Is there an electric field around neutral atoms? Even if the atom is neutral (equal numbers of protons and electrons), the electrons and nucleus form an electrical dipole, so there is still an electric field around them, even though the total charge is zero. Is this reasoning correct? So, every atom has an electric field, even if it is too weak? If not, why?
 A: Strictly speaking, yes, I believe neutral atoms have an electric field (though very weak). For example, if you have a hydrogen atom in the ground state, the absolute magnitude of the wave function of the electron decreases exponentially with radius (for a sufficiently large radius), so there is a (very small) positive total charge within a sphere with an arbitrarily large radius.
A: Atoms are in the quantum mechanical regime.

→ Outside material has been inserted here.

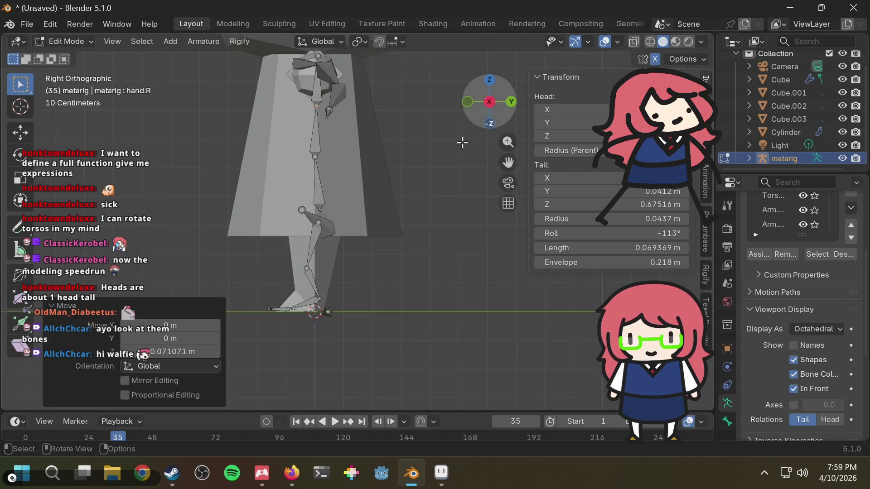
click(302, 264)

The electrons around the nucleus occupy orbitals ( not orbits) i.e. probability loci where a measurement will find an electron.
These orbitals have quantum numbers that give them shape. When the angular momentum quantum number l is equal to zero, the orbital is isotropic and neutrality is maintained. But for higher l values there are shapes, as seen in this table. Thus the negative charge has a shape, that leaves space for the positive charge of the nucleus to come out, creating positive and negative fields. These are the fields that generate the bonds for molecules, solids and liquids.

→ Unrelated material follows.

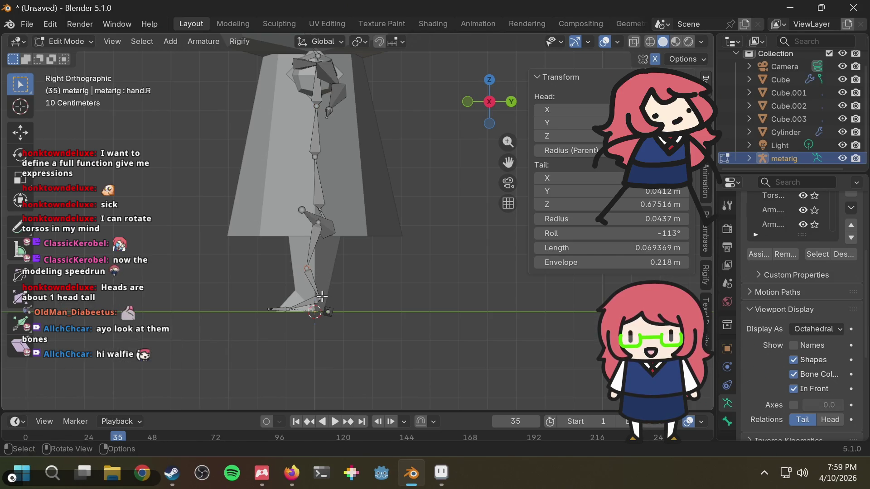
key(g)
key(y)
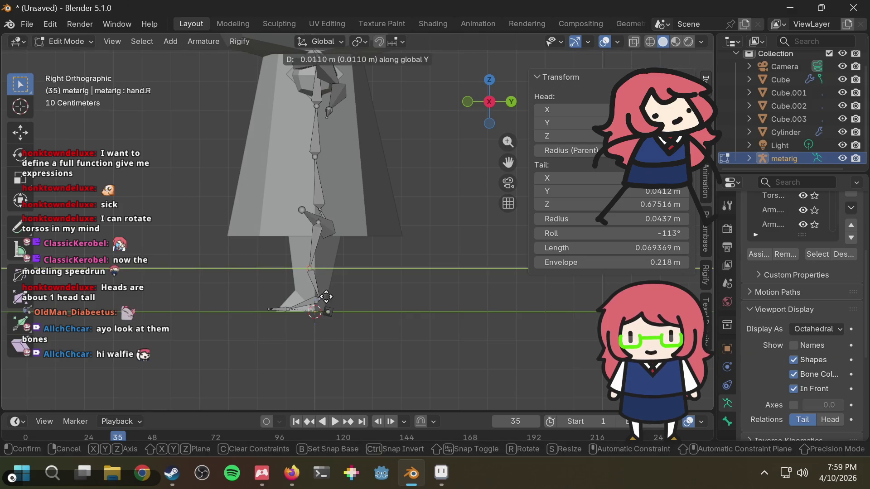
click(328, 294)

Edit after comments discussion
It is not simple, because this is a quantum mechanical frame.
Here is a measured orbital distribution for hydrogen , and it is symmetric.

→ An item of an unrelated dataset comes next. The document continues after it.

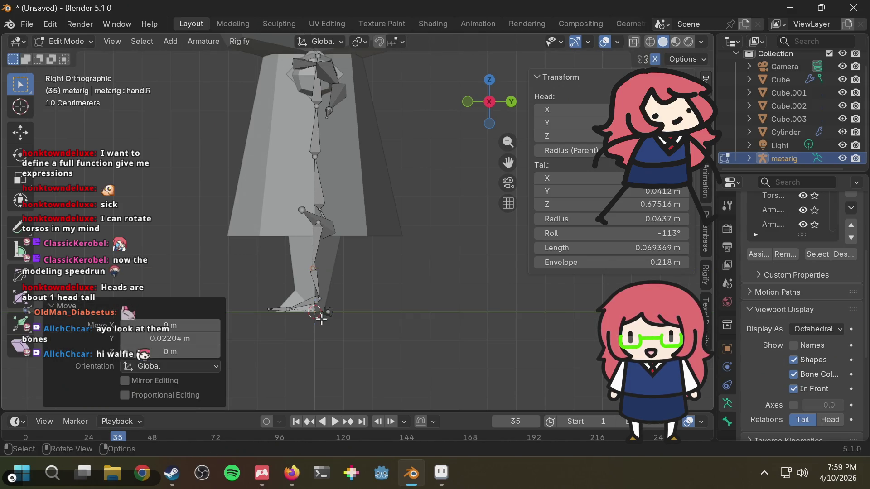
scroll(322, 319, up, 3)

The difference with the images in the table linked above is due to the fact that the experiment shows a time averaged distribution of the probable locations of the single electron around the proton for many randomly oriented hydrogen atoms. At any given time t, the electron will be at a single point with respect to the proton, and a field shape will appear. When two hydrogen atoms approach each other, the proton is not completely shielded by the electron, but an effective potential between the two atoms can be established leading to the bond that makes shared orbitals for the two electrons and creating the stable H2.
So yes, there is an instantaneous spill over field, whose probable strength that depends on the probabilities given by the orbitals .
A: In an atom the electrons do not have a position. They are delocalised over the whole atom and in the absence of any external field this results in a symmetric charge distribution. So an isolated neutral atom is spherical and has no external field.
However if you bring two atoms near each other then their charge densities will develop fluctuations that are correlated. That is, both atoms will develop small but non-zero fluctuating dipoles and indeed higher multipoles. The interaction between these is the origin of the London dispersion force. So in these circumstances the atoms do have a fluctuating external field, though the long time average still remains zero.